On n’entre pas forcément de plain-pied dans la pièce de Jean-René Lemoine tant les personnages qui l’habitent paraissent de prime abord tristement matérialistes et superficiels. Liste des couturiers chez lesquels on va acheter de quoi se vêtir, litanie des créateurs dont les meubles décorent les appartements, hiatus presque comique entre un capital économique établi et un capital culturel qui emprunte à la variété populaire souvent peu légitime aux yeux des arbitres de l’élégance intellectuelle : on peine à éprouver une immédiate empathie pour les mésaventures existentielles de ces pauvres petites filles riches dont Claude François susurrait les déboires… Mais il faut compter avec la finesse psychologique de Jean-René Lemoine et surtout le talent et le brio des cinq comédiennes qui incarnent les femmes de cette histoire où deux drames s’entrecroisent diaboliquement, comme dans un vaudeville qui tournerait à la tragédie. L’argent ne fait pas le bonheur, même lorsque le cadre de vie est fait de boiseries élégantes, de moulures et de miroirs, de terrasse en plein ciel et de voyages transatlantiques, mais force est d’admettre que le confort ne sert pas d’airbag au malheur et que son spectacle est toujours poignant.

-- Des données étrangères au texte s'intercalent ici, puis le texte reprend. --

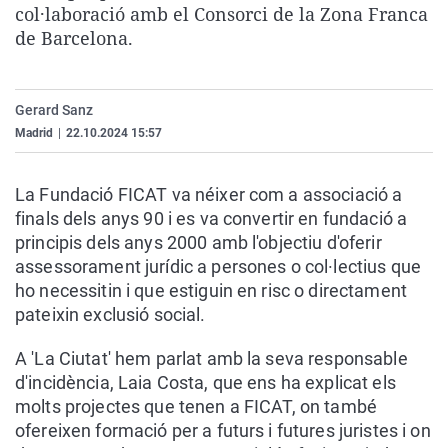
col·laboració amb el Consorci de la Zona Franca
La rosa de los vientos
Caso
Extremadura
Virales
de Barcelona.
Gente viajera
Retornados
Galicia
Televisión
Como el perro y el gat
Equipo de investigaci
La Rioja
Elecciones
Gerard Sanz
Operación Viuda Negr
Navarra
Madrid
|
22.10.2024 15:57
País Vasco
La Fundació FICAT va néixer com a associació a
finals dels anys 90 i es va convertir en fundació a
principis dels anys 2000 amb l'objectiu d'oferir
assessorament jurídic a persones o col·lectius que
ho necessitin i que estiguin en risc o directament
pateixin exclusió social.
A 'La Ciutat' hem parlat amb la seva responsable
d'incidència, Laia Costa, que ens ha explicat els
molts projectes que tenen a FICAT, on també
ofereixen formació per a futurs i futures juristes i on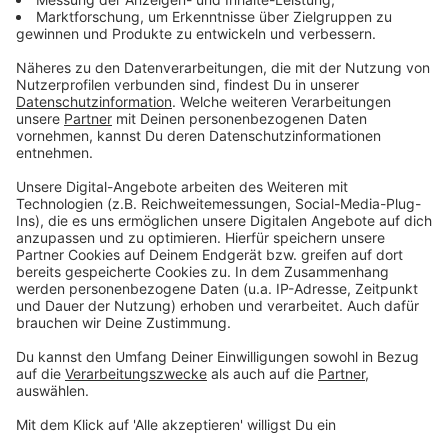
deutlich besser als die in Düsseldorf oder im
Rheinkreis Neuss. Das hat eine aktuelle Umfrage der
Industrie- und Handelskammer ergeben. Dabei wurden
in unseren zehn Städten 250 Unternehmen befragt, die
zusammen fast 21 Tausend Mitarbeiter beschäftigen.
Die bessere Stimmung bei uns ist vor allem auf den
Branchenmix in unserer Region zurückzuführen, sagt
die IHK. In den vergangenen Monaten habe sich aber
deutlich gezeigt, dass die Krise durch Corona noch
nicht überwunden ist. Man könne noch keine
Entwarnung geben, so die IHK. Positiv: der
Einzelhandel bei uns im Kreis profitiert weiter, weil die
Menschen weniger pendeln und mehr in der
Heimatstadt einkaufen. Alles in Allem hat unsere
Wirtschaft ihre Erwartungen für das laufende Jahr nur
geringfügig zurückgenommen, eine Entspannung
verschiebt sich vermutlich in den Sommer. Als größtes
Konjunkturrisiko sehen viele Betriebe die Entwicklung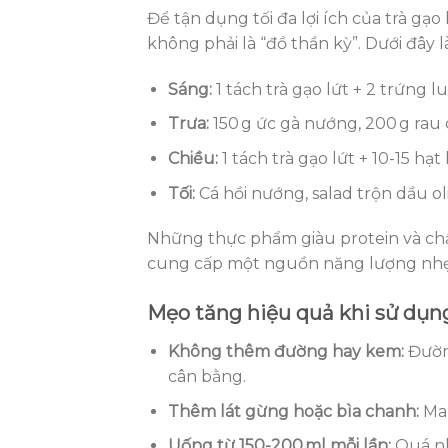
Để tận dụng tối đa lợi ích của trà g
không phải là “đồ thần kỳ”. Dưới đây
Sáng:
1 tách trà gạo lứt + 2 trứng l
Trưa:
150 g ức gà nướng, 200 g rau 
Chiều:
1 tách trà gạo lứt + 10-15 hạ
Tối:
Cá hồi nướng, salad trộn dầu ol
Những thực phẩm giàu protein và chất 
cung cấp một nguồn năng lượng nhẹ, 
Mẹo tăng hiệu quả khi sử dụng
Không thêm đường hay kem:
Đường
cân bằng.
Thêm lát gừng hoặc bìa chanh:
Man
Uống từ 150-200 ml mỗi lần:
Quá nh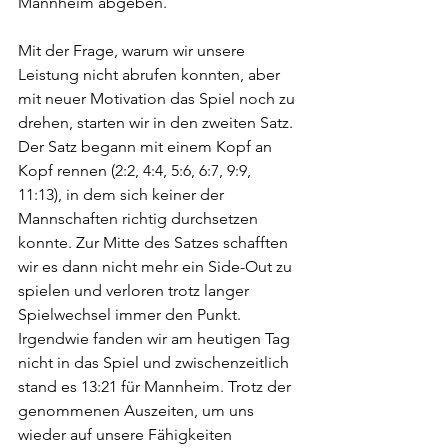
Mannheim abgeben.
Mit der Frage, warum wir unsere 
Leistung nicht abrufen konnten, aber 
mit neuer Motivation das Spiel noch zu 
drehen, starten wir in den zweiten Satz. 
Der Satz begann mit einem Kopf an 
Kopf rennen (2:2, 4:4, 5:6, 6:7, 9:9, 
11:13), in dem sich keiner der 
Mannschaften richtig durchsetzen 
konnte. Zur Mitte des Satzes schafften 
wir es dann nicht mehr ein Side-Out zu 
spielen und verloren trotz langer 
Spielwechsel immer den Punkt. 
Irgendwie fanden wir am heutigen Tag 
nicht in das Spiel und zwischenzeitlich 
stand es 13:21 für Mannheim. Trotz der 
genommenen Auszeiten, um uns 
wieder auf unsere Fähigkeiten 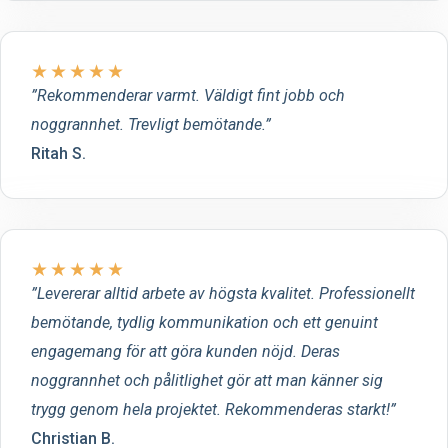
★
★
★
★
★
Rekommenderar varmt. Väldigt fint jobb och
noggrannhet. Trevligt bemötande.
Ritah S.
★
★
★
★
★
Levererar alltid arbete av högsta kvalitet. Professionellt
bemötande, tydlig kommunikation och ett genuint
engagemang för att göra kunden nöjd. Deras
noggrannhet och pålitlighet gör att man känner sig
trygg genom hela projektet. Rekommenderas starkt!
Christian B.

La richesse ne dispense ni du malheur ni de la pitié

Cent euros pour une fellation et cent mille pour un mari… Dans la société contemporaine où tout se négocie, l’amour résiste et ne peut s’acheter. Telle est la triste conclusion à laquelle Marthe, Marie et Rodolphe, d’une part, Camille, Leïla et Salomé, d’autre part, sont irrémédiablement conduits, condamnés par leur égoïsme et leur veulerie. Alors que Marie propose à Marthe de lui vendre Rodolphe, Salomé à la beauté fatale précipite les déboires amoureux de Leïla et Camille et remplace le mariage par un contrat d’affaires où la raison gagne sur les sentiments. Les personnages sont constamment ramenés à leur rapport pathétique à l’argent, mais aussi à leur fragilité, car s’ils sont bourreaux, ils n’en demeurent pas moins victimes et chacun d’eux se débat à sa façon dans un monde impitoyable. Dans une langue précise et ciselée, Jean-René Lemoine peint leur dérive et leurs atermoiements et révèle les ténèbres d’un monde où le fétichisme de la marchandise obnubile les esprits. Anne Alvaro (extraordinairement savoureuse dans les répliques comiques de son rôle), Océane Cairaty, Marie-Laure Crochant, Alex Descas, Norah Krief et Nathalie Richard campent ces urbains, fragiles, féroces et désenchantés (la chanson de Mylène Farmer est en fond musical), pris dans la tourmente des passions et des ruptures : humains, terriblement, pitoyablement, formidablement humains…

Catherine Robert

A propos de l'événement

Vents contraires de Jean-René Lemoine
du jeudi 28 novembre 2019 au samedi 8 février 2020
Théâtre National de Strasbourg
1 Avenue de la Marseillaise, 67000 Strasbourg

Tournée jusqu’en février 2020 (Théâtre National de Strasbourg, du 28 novembre au 7 décembre, Le Grand T, du 11 au 13 décembre, Maison de la Culture d’Amiens, les 8 et 9 janvier 2020, CDN de Tours — Théâtre Olympia, du 14 au 18 janvier, MCB° de Bourges, les 22 et 23 janvier, Théâtre de Nîmes, les 29 et 30 janvier, Théâtre du Gymnase, du 6 au 8 février 2020).

Spectacle vu à la MC93 – Maison de la Culture de Seine-Saint-Denis.